What to do: Return every line of the records that contains the word "from".

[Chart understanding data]
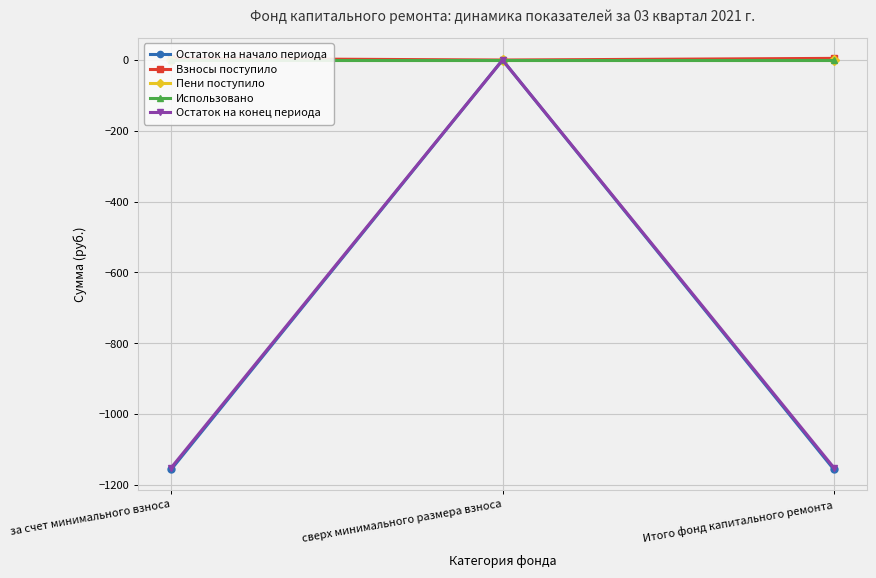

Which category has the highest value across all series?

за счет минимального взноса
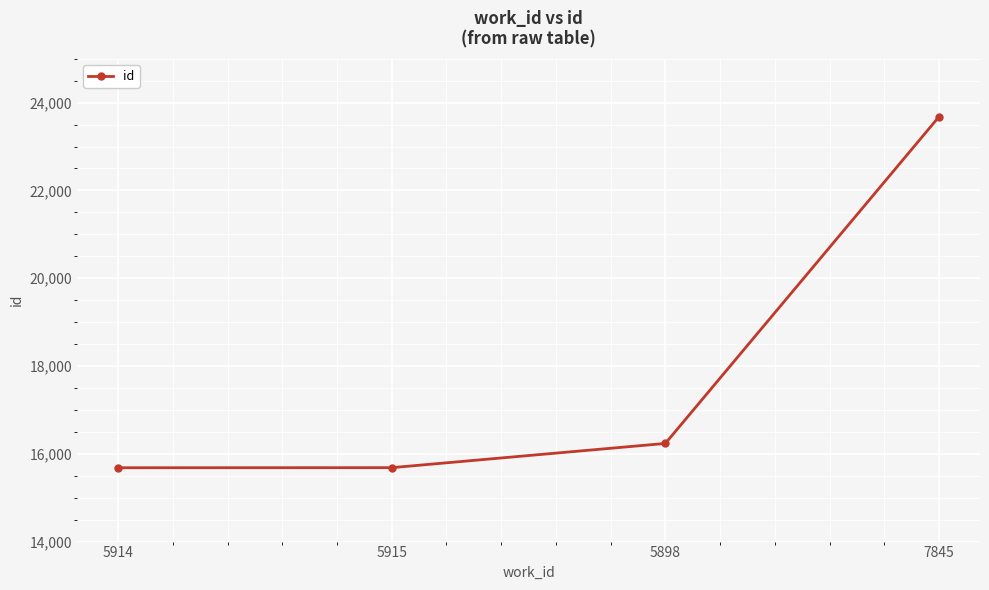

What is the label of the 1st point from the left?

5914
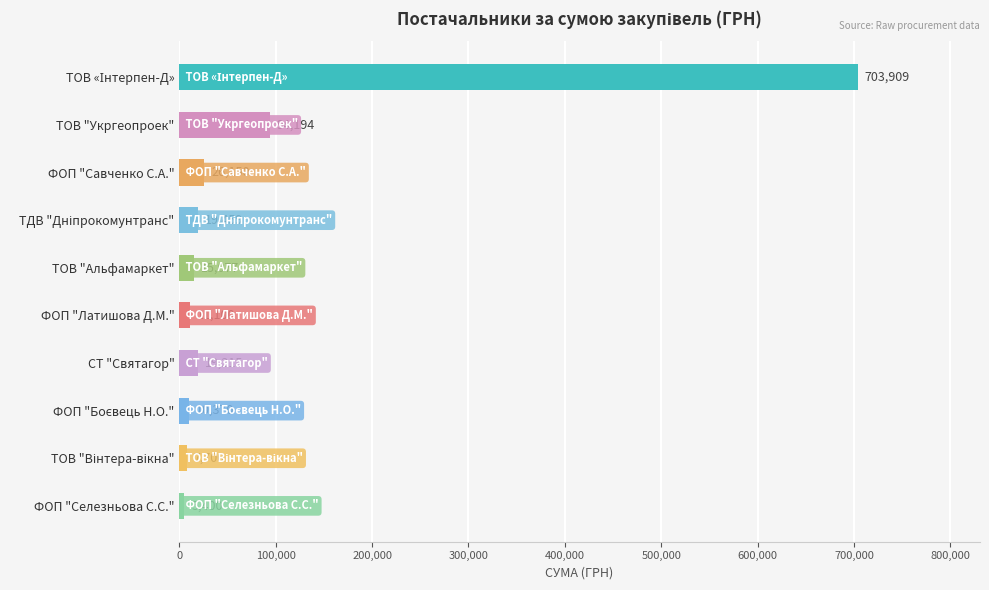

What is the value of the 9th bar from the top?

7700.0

Answer area:
What is the label of the 1st point from the left?
What is the value of the 9th bar from the top?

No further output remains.